Question

Find the derivative of $y=\dfrac{{{t}^{2}}-1}{t+1}$.

Answer 1

Hint: To find the derivative of the given function, we have to use the formula, $d\left[ \dfrac{f\left( x \right)}{g\left( x \right)} \right]=\dfrac{g\left( x \right).df\left( x \right)-f\left( x \right).dg\left( x \right)}{{{\left( g\left( x \right) \right)}^{2}}}$. Here, we have $f\left( x \right)$ as ${{t}^{2}}-1$ and $g\left( x \right)$ as $t+1$. So, we will substitute them in the formula and find the derivative.

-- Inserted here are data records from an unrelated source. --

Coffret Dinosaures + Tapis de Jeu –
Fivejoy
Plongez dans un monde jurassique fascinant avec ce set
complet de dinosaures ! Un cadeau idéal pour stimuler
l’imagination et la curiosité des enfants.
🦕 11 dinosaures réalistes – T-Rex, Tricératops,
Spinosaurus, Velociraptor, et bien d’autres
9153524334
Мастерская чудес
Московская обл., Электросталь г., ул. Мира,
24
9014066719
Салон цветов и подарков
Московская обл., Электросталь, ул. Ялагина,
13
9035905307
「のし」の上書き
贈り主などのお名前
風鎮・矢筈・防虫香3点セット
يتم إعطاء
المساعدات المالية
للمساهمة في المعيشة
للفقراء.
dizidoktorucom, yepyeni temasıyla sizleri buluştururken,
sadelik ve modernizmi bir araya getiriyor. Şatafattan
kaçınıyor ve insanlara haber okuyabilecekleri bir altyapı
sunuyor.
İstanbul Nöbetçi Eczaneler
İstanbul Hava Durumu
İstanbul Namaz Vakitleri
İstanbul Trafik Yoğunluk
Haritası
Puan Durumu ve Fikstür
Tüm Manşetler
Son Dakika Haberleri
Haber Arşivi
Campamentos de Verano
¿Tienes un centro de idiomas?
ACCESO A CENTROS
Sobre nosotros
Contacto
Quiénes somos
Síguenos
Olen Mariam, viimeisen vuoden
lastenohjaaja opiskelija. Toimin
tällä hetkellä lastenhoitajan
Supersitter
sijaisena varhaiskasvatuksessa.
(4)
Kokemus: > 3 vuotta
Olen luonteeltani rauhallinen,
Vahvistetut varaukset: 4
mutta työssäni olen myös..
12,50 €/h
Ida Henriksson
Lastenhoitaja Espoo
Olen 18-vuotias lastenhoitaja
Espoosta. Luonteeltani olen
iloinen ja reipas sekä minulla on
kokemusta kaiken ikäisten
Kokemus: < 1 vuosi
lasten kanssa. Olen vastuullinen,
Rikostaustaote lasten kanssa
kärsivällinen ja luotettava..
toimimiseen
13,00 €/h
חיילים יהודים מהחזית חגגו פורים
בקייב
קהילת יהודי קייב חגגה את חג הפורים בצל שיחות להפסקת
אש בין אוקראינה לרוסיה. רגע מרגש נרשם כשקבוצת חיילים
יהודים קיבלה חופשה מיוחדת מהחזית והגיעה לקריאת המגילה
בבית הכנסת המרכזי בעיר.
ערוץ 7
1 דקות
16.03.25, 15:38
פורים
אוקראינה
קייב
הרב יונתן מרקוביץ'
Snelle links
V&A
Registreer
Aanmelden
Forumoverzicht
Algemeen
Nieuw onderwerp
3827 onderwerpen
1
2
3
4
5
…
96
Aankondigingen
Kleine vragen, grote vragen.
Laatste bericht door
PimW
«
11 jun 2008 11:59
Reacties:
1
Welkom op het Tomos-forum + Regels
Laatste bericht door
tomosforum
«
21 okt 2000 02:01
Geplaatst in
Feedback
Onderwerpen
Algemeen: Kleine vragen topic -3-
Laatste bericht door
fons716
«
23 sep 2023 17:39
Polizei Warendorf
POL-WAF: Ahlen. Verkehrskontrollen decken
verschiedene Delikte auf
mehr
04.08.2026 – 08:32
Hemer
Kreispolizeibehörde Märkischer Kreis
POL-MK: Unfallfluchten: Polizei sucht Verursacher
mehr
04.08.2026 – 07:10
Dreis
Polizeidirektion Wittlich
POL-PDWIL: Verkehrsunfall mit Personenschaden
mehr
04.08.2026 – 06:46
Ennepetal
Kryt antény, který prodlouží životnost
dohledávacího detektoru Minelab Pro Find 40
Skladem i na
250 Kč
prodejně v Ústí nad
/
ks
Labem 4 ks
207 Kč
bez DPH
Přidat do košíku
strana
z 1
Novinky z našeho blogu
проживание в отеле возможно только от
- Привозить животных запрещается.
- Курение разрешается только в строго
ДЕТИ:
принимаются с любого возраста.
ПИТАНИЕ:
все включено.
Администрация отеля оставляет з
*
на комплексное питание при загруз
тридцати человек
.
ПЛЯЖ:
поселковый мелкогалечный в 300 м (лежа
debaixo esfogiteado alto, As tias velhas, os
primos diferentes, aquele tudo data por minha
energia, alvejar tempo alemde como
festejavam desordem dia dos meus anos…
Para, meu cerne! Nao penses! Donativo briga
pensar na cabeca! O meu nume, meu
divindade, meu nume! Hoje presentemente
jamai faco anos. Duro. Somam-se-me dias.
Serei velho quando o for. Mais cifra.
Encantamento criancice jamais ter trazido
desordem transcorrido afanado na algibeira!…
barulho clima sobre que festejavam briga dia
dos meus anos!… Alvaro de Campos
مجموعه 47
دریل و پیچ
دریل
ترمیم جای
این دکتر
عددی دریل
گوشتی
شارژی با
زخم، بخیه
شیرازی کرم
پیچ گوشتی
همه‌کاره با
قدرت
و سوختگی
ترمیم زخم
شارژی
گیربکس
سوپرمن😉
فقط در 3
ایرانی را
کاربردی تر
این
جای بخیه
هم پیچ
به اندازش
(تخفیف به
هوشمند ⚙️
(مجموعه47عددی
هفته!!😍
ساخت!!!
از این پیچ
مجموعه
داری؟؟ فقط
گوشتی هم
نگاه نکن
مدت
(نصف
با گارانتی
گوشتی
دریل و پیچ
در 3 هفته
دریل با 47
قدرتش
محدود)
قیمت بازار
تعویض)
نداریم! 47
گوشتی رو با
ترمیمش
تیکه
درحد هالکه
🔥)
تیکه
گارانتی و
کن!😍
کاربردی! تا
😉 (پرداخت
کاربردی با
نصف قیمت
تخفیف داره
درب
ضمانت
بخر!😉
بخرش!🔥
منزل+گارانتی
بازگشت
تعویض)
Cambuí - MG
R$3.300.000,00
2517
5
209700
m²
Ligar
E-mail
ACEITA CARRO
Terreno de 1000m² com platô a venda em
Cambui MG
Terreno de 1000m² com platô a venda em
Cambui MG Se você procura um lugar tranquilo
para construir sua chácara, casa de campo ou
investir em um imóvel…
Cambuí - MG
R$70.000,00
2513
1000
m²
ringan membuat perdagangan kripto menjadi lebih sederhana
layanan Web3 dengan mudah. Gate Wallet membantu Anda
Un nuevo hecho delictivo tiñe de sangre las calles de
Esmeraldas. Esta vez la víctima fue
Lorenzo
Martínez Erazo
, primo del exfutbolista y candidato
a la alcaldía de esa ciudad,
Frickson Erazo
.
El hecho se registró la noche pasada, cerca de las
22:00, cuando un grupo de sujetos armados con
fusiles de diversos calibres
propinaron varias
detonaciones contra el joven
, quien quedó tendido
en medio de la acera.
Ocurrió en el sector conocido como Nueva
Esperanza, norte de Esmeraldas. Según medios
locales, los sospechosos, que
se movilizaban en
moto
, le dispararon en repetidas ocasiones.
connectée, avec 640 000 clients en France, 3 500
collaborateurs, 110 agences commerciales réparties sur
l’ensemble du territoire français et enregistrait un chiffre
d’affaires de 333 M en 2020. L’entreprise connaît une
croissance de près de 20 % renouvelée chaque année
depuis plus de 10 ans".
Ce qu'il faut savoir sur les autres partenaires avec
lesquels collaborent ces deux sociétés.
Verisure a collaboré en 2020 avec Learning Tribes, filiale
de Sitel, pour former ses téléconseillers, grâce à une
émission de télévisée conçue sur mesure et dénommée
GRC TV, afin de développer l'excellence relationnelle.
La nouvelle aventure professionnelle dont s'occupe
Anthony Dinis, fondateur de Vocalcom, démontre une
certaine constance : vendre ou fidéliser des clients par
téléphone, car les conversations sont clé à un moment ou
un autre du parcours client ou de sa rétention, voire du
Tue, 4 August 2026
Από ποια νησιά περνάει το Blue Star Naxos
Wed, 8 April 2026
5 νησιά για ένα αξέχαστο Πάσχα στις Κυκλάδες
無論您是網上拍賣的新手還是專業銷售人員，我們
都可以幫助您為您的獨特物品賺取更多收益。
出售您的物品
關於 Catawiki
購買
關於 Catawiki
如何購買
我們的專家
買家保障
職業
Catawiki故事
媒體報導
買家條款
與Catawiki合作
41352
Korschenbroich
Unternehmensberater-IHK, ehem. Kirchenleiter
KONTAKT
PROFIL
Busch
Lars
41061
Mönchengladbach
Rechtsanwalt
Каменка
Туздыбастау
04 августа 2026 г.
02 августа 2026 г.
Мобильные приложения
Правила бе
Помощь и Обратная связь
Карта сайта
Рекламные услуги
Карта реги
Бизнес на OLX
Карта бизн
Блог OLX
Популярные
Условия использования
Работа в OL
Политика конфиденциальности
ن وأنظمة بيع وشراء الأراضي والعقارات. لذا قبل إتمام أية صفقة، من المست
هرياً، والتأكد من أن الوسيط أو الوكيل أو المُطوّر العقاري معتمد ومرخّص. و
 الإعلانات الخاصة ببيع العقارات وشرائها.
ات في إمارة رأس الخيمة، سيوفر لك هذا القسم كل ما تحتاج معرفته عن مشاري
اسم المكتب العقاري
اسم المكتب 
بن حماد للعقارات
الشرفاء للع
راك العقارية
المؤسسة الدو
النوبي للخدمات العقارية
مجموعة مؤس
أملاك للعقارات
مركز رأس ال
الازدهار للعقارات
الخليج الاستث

We must also know that derivative of ${{x}^{n}}=n{{x}^{n-1}}$.

Complete step-by-step solution:
We have been asked to find the derivative of the function given in the question. We have been given that the function is $y=\dfrac{{{t}^{2}}-1}{t+1}$. Here, y is a function of t. Now, we can see that the function is in the from of a fraction. The numerator is given as ${{t}^{2}}-1$ and the denominator is given as $t+1$. So, now to differentiate such form of functions, we have a rule called the quotient rule. Let us first understand the rule. Let us suppose two functions in x as $f\left( x \right)$ and $g\left( x \right)$, then the derivative of $\dfrac{f\left( x \right)}{g\left( x \right)}$ is given as,
 $\dfrac{dy}{dt}=d\left[ \dfrac{f\left( x \right)}{g\left( x \right)} \right]=\dfrac{g\left( x \right).df\left( x \right)-f\left( x \right).dg\left( x \right)}{{{\left( g\left( x \right) \right)}^{2}}}\ldots \ldots \ldots \left( i \right)$
So, now here we have, $f\left( t \right)={{t}^{2}}-1\Rightarrow df\left( t \right)=2t$ and $g\left( t \right)=t+1\Rightarrow dg\left( t \right)=t$. So, we will now substitute these values in the equation (i). So, we will get,
$\dfrac{dy}{dt}=\dfrac{\left( t+1 \right)2t-\left( {{t}^{2}}-1 \right).1}{{{\left( t+1 \right)}^{2}}}$
Simplifying this further we will get as,
$\begin{align}
  & \dfrac{dy}{dx}=\dfrac{2{{t}^{2}}+2t-{{t}^{2}}+1}{{{\left( t+1 \right)}^{2}}} \\
 & \Rightarrow \dfrac{dy}{dx}=\dfrac{{{t}^{2}}+2t+1}{{{\left( t+1 \right)}^{2}}} \\
 & \Rightarrow \dfrac{dy}{dx}=\dfrac{{{\left( t+1 \right)}^{2}}}{{{\left( t+1 \right)}^{2}}} \\
 & \Rightarrow \dfrac{dy}{dx}=1 \\
\end{align}$
Therefore, we get the derivative of the given function, $y=\dfrac{{{t}^{2}}-1}{t+1}$ as 1.

Note: We have used differentiated with respect to ‘t’ here in this question since the function was defined on the variable t, if not we should use the suitable variable to differentiate the function accordingly. Most of the students go wrong in applying the quotient rule. They tend to change the signs of the terms in the numerator. Instead of a negative signs, they use the positive sign which makes the whole solution incorrect. So, students should be careful and avoid this mistake.